-- SUPPLIED DATA follows --
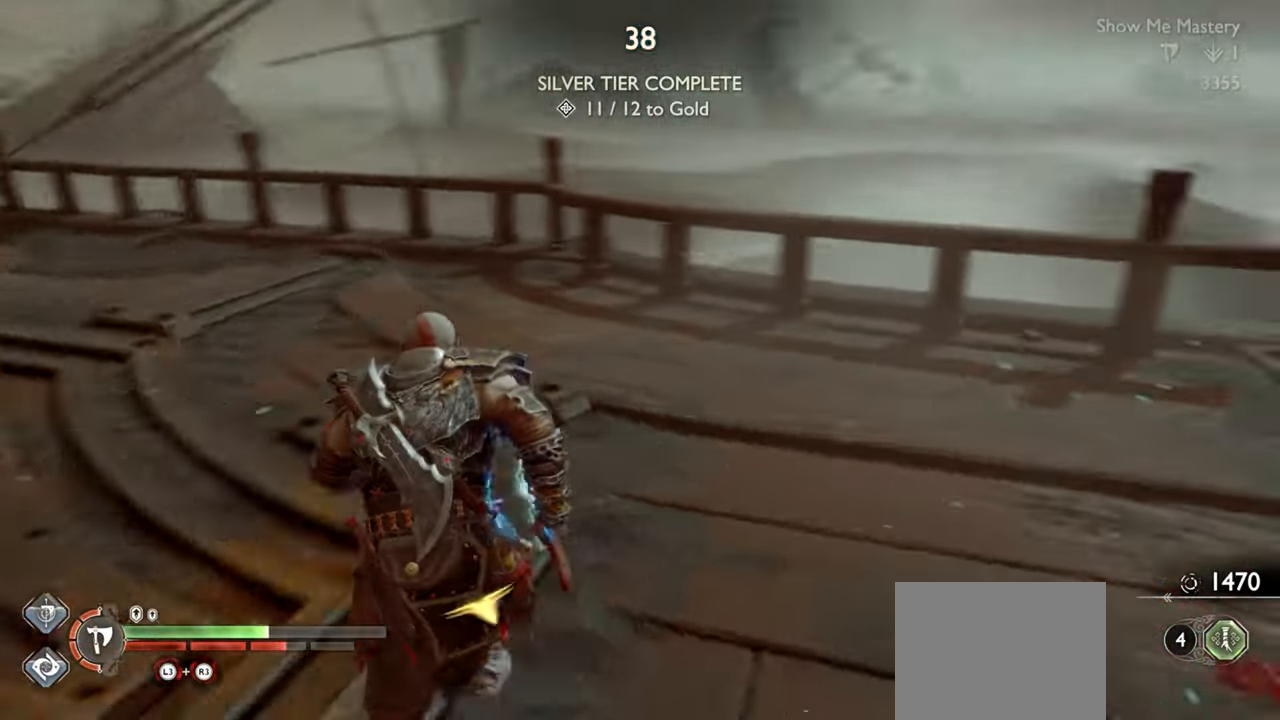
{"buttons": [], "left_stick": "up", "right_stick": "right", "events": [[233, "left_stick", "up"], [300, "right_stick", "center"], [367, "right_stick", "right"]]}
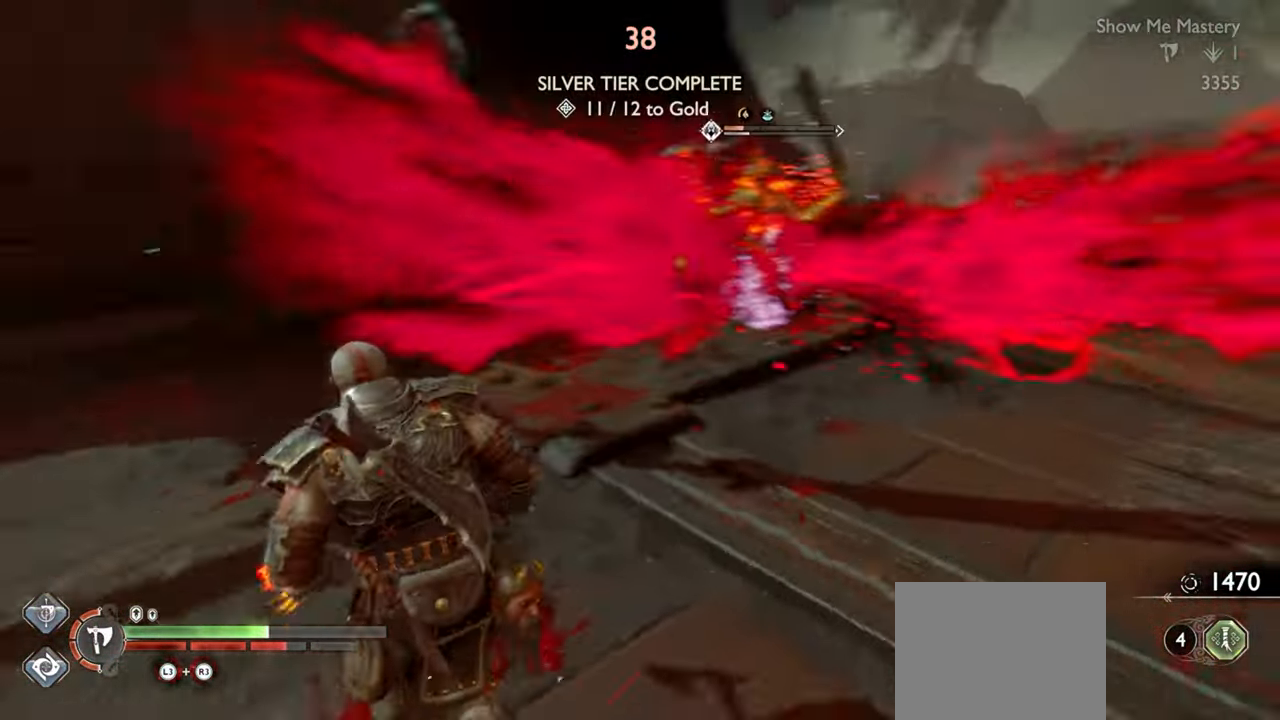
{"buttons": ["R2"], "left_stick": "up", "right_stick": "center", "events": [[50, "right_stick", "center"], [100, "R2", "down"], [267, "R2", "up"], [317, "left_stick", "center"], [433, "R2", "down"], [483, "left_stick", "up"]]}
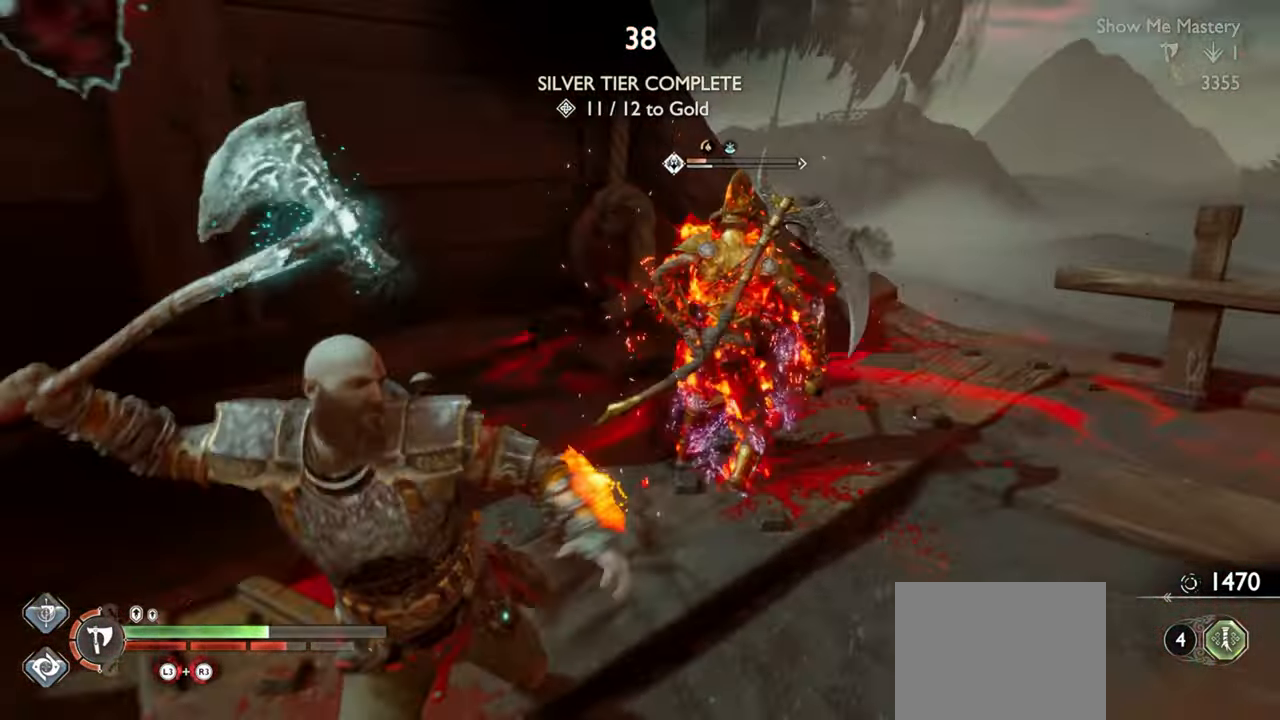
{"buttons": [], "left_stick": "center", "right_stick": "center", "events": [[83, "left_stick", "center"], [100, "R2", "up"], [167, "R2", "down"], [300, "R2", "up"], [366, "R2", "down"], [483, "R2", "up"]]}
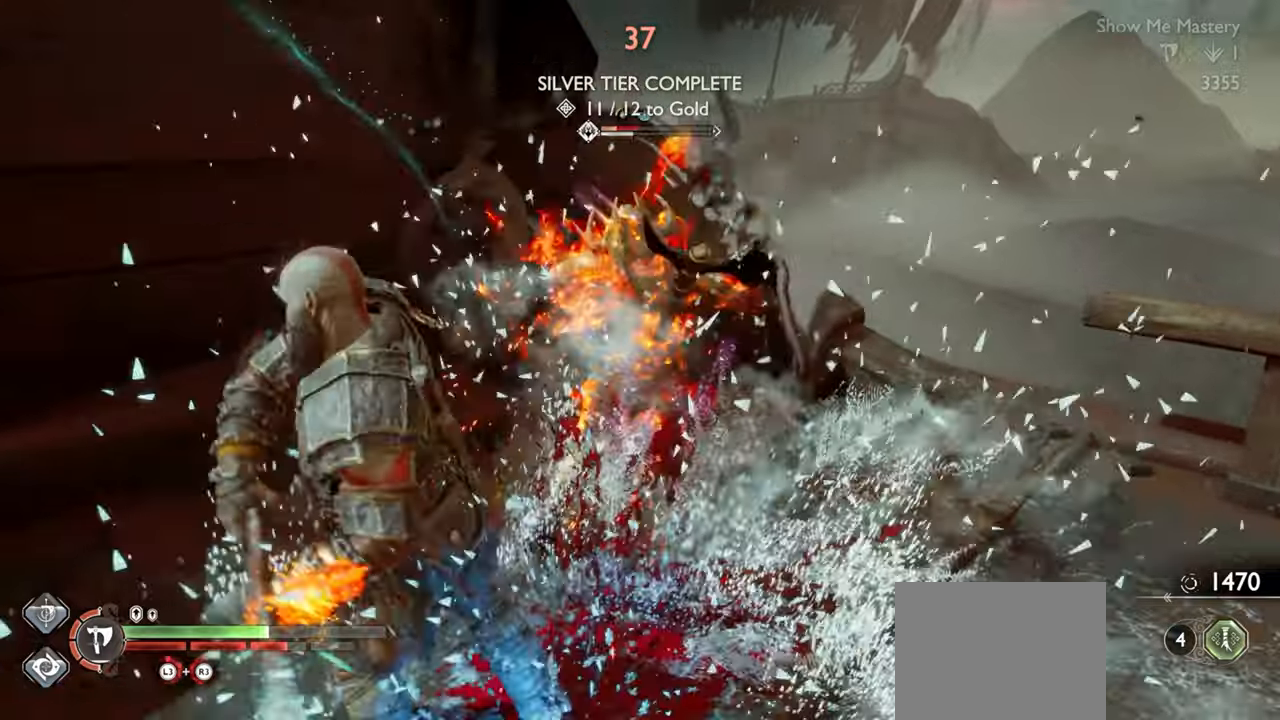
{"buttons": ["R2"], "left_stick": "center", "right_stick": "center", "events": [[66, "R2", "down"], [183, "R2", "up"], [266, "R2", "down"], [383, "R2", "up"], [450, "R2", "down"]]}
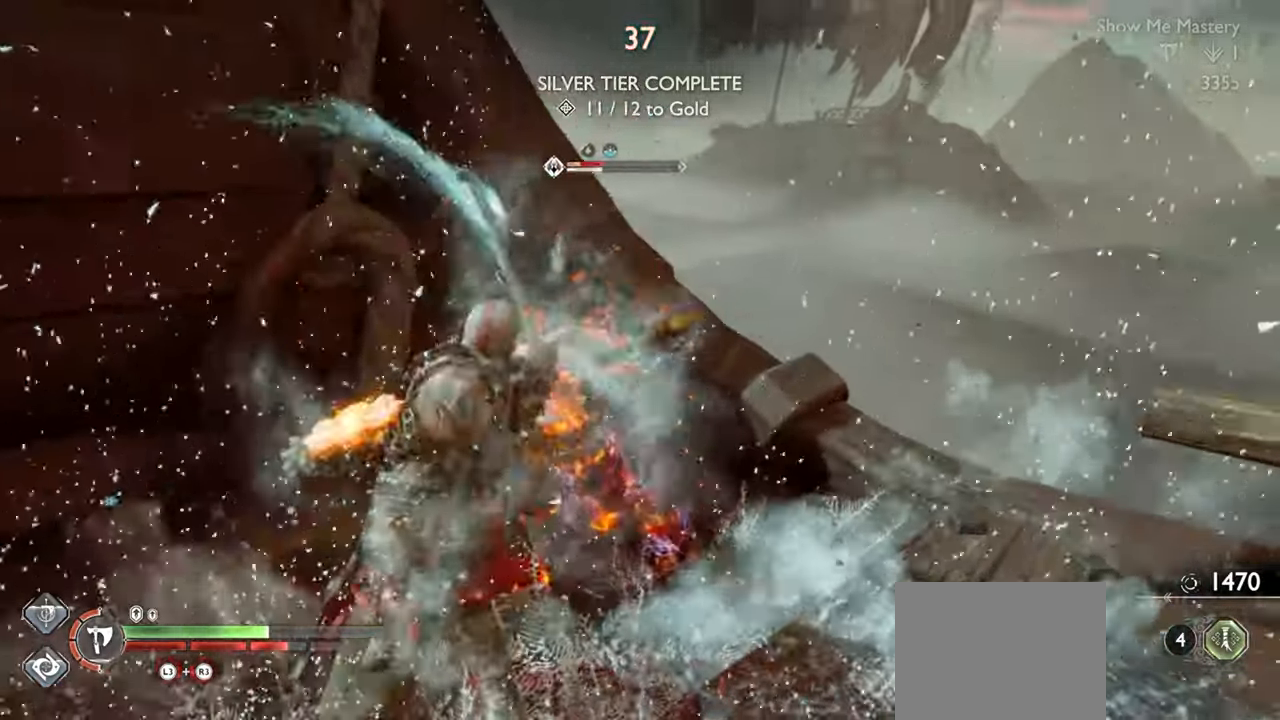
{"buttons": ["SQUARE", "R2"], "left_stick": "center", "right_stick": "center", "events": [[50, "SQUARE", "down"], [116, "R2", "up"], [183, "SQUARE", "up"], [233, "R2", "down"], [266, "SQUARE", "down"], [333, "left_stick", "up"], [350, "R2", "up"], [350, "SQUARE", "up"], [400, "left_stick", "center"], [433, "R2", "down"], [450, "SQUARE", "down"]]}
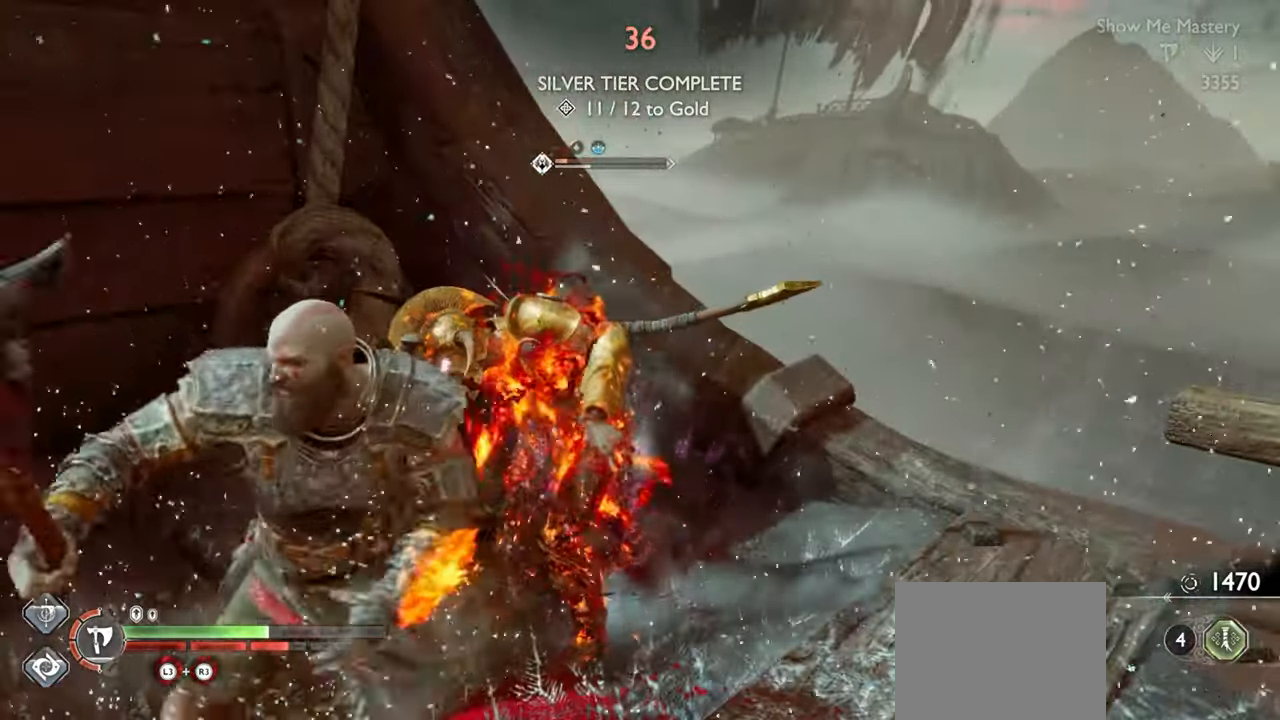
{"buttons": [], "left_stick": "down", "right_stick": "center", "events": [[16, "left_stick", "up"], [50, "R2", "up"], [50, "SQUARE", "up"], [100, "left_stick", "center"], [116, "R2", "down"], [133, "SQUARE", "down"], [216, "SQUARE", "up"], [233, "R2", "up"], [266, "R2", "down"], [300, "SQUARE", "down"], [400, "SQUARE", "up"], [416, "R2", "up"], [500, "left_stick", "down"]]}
-- SUPPLIED DATA concluded --
THE TASK :: Only a number is wanted here: the count of lines in the data that contain the string "SQUARE".

SOLUTION TO THIS TASK :: 2